**Task statement:**
The answer must be a bare number: the count of lines below that contain "linejoin".

**Extracted material:**

Segment Open

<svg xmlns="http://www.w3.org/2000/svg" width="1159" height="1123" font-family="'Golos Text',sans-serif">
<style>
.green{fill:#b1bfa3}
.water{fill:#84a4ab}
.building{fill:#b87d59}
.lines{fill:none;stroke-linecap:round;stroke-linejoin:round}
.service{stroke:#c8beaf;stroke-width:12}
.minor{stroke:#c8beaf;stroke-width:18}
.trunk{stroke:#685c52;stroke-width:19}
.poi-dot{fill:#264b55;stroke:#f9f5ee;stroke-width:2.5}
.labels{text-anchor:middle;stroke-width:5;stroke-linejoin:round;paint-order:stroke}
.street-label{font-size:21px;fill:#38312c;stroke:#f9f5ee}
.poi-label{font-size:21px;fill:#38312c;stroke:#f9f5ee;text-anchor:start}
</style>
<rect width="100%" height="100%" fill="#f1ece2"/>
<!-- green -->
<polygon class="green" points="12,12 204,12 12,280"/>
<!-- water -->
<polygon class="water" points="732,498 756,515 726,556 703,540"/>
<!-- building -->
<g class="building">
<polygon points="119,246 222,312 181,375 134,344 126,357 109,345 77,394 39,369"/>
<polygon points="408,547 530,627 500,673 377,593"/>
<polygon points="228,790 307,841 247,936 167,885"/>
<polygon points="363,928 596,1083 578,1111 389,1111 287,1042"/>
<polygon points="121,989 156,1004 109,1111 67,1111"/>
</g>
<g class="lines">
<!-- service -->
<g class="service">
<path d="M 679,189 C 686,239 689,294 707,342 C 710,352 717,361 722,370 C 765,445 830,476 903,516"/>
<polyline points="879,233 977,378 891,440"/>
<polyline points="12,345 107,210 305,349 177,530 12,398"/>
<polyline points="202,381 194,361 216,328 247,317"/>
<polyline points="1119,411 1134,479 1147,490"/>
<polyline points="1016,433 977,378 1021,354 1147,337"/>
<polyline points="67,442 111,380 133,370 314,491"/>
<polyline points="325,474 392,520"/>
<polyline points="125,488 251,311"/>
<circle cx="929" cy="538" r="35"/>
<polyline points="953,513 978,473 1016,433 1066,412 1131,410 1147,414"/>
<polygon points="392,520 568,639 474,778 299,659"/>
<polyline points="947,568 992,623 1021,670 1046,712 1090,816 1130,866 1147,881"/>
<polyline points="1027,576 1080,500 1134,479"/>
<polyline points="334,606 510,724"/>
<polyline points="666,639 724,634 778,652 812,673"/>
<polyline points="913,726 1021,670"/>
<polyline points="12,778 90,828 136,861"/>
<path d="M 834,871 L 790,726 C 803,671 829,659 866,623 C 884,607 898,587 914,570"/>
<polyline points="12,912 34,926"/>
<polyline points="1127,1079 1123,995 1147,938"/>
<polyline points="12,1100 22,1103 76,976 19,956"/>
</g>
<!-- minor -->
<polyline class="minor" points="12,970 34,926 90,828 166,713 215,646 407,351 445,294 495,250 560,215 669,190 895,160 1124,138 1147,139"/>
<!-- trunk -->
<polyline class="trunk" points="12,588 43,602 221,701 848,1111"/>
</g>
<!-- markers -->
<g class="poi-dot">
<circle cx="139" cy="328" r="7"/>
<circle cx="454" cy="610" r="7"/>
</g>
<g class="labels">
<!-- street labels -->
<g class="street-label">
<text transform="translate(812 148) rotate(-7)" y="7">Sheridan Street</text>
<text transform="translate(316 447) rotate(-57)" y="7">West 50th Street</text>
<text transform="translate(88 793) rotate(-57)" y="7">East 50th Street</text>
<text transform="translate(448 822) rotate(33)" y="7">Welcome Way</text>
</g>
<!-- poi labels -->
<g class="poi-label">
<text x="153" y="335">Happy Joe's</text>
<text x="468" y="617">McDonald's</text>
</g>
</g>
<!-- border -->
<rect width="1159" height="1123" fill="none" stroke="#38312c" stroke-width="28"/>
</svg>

Segment Closed

**Result of the task:**
2